- **Job item**:
Print the complete set of entries exactly.

- **Saved data entries**:
********

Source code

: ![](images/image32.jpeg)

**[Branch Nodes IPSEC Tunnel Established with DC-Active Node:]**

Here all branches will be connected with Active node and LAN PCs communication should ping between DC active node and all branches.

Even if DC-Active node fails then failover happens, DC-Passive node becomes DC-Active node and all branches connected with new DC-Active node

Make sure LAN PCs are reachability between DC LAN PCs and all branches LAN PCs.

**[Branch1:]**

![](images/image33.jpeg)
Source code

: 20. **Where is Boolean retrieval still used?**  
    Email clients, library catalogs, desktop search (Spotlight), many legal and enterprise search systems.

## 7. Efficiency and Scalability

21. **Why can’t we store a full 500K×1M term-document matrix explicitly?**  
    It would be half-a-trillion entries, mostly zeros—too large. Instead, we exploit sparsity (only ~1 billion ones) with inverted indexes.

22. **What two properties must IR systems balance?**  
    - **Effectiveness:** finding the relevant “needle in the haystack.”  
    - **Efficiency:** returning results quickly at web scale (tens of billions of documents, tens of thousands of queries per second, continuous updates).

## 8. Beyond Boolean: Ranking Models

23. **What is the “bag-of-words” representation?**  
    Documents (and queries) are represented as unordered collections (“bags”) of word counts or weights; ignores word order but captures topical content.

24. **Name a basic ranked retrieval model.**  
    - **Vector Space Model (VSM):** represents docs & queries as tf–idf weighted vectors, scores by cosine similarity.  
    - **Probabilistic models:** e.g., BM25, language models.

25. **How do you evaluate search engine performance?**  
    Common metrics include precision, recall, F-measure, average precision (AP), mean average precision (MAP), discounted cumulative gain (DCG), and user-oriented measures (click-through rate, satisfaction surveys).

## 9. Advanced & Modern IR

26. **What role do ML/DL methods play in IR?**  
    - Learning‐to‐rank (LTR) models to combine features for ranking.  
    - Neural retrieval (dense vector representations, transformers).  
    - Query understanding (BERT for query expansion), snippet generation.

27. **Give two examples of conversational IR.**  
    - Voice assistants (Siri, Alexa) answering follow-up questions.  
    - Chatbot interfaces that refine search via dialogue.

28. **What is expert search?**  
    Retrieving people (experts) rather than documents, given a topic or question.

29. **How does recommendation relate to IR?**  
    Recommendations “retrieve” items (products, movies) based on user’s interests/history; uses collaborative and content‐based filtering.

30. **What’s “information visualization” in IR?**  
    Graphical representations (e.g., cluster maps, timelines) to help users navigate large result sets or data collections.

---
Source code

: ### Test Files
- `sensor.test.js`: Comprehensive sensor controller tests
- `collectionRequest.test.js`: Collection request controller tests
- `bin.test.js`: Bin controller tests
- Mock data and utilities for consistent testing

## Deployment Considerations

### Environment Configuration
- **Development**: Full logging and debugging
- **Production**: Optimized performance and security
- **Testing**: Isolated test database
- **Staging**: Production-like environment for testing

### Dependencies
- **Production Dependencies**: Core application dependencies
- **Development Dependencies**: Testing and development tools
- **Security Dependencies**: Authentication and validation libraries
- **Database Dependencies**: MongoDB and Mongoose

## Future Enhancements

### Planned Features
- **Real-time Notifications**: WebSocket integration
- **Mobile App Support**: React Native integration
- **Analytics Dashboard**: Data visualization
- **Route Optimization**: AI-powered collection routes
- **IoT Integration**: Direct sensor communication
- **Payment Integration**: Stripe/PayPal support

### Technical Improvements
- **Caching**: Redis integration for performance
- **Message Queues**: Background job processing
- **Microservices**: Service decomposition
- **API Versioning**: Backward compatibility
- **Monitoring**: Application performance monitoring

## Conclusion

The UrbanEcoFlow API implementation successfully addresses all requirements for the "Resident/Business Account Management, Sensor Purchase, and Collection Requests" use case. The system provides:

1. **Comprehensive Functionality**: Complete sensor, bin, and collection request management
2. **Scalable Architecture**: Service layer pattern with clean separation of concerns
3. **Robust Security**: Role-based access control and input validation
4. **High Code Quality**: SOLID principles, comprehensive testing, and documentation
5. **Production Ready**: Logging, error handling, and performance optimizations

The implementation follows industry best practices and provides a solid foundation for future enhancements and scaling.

********

- **The completed task**:
Source code

: ![](images/image32.jpeg)

**[Branch Nodes IPSEC Tunnel Established with DC-Active Node:]**

Here all branches will be connected with Active node and LAN PCs communication should ping between DC active node and all branches.

Even if DC-Active node fails then failover happens, DC-Passive node becomes DC-Active node and all branches connected with new DC-Active node

Make sure LAN PCs are reachability between DC LAN PCs and all branches LAN PCs.

**[Branch1:]**

![](images/image33.jpeg)
Source code

: 20. **Where is Boolean retrieval still used?**  
    Email clients, library catalogs, desktop search (Spotlight), many legal and enterprise search systems.

## 7. Efficiency and Scalability

21. **Why can’t we store a full 500K×1M term-document matrix explicitly?**  
    It would be half-a-trillion entries, mostly zeros—too large. Instead, we exploit sparsity (only ~1 billion ones) with inverted indexes.

22. **What two properties must IR systems balance?**  
    - **Effectiveness:** finding the relevant “needle in the haystack.”  
    - **Efficiency:** returning results quickly at web scale (tens of billions of documents, tens of thousands of queries per second, continuous updates).

## 8. Beyond Boolean: Ranking Models

23. **What is the “bag-of-words” representation?**  
    Documents (and queries) are represented as unordered collections (“bags”) of word counts or weights; ignores word order but captures topical content.

24. **Name a basic ranked retrieval model.**  
    - **Vector Space Model (VSM):** represents docs & queries as tf–idf weighted vectors, scores by cosine similarity.  
    - **Probabilistic models:** e.g., BM25, language models.

25. **How do you evaluate search engine performance?**  
    Common metrics include precision, recall, F-measure, average precision (AP), mean average precision (MAP), discounted cumulative gain (DCG), and user-oriented measures (click-through rate, satisfaction surveys).

## 9. Advanced & Modern IR

26. **What role do ML/DL methods play in IR?**  
    - Learning‐to‐rank (LTR) models to combine features for ranking.  
    - Neural retrieval (dense vector representations, transformers).  
    - Query understanding (BERT for query expansion), snippet generation.

27. **Give two examples of conversational IR.**  
    - Voice assistants (Siri, Alexa) answering follow-up questions.  
    - Chatbot interfaces that refine search via dialogue.

28. **What is expert search?**  
    Retrieving people (experts) rather than documents, given a topic or question.

29. **How does recommendation relate to IR?**  
    Recommendations “retrieve” items (products, movies) based on user’s interests/history; uses collaborative and content‐based filtering.

30. **What’s “information visualization” in IR?**  
    Graphical representations (e.g., cluster maps, timelines) to help users navigate large result sets or data collections.

---
Source code

: ### Test Files
- `sensor.test.js`: Comprehensive sensor controller tests
- `collectionRequest.test.js`: Collection request controller tests
- `bin.test.js`: Bin controller tests
- Mock data and utilities for consistent testing

## Deployment Considerations

### Environment Configuration
- **Development**: Full logging and debugging
- **Production**: Optimized performance and security
- **Testing**: Isolated test database
- **Staging**: Production-like environment for testing

### Dependencies
- **Production Dependencies**: Core application dependencies
- **Development Dependencies**: Testing and development tools
- **Security Dependencies**: Authentication and validation libraries
- **Database Dependencies**: MongoDB and Mongoose

## Future Enhancements

### Planned Features
- **Real-time Notifications**: WebSocket integration
- **Mobile App Support**: React Native integration
- **Analytics Dashboard**: Data visualization
- **Route Optimization**: AI-powered collection routes
- **IoT Integration**: Direct sensor communication
- **Payment Integration**: Stripe/PayPal support

### Technical Improvements
- **Caching**: Redis integration for performance
- **Message Queues**: Background job processing
- **Microservices**: Service decomposition
- **API Versioning**: Backward compatibility
- **Monitoring**: Application performance monitoring

## Conclusion

The UrbanEcoFlow API implementation successfully addresses all requirements for the "Resident/Business Account Management, Sensor Purchase, and Collection Requests" use case. The system provides:

1. **Comprehensive Functionality**: Complete sensor, bin, and collection request management
2. **Scalable Architecture**: Service layer pattern with clean separation of concerns
3. **Robust Security**: Role-based access control and input validation
4. **High Code Quality**: SOLID principles, comprehensive testing, and documentation
5. **Production Ready**: Logging, error handling, and performance optimizations

The implementation follows industry best practices and provides a solid foundation for future enhancements and scaling.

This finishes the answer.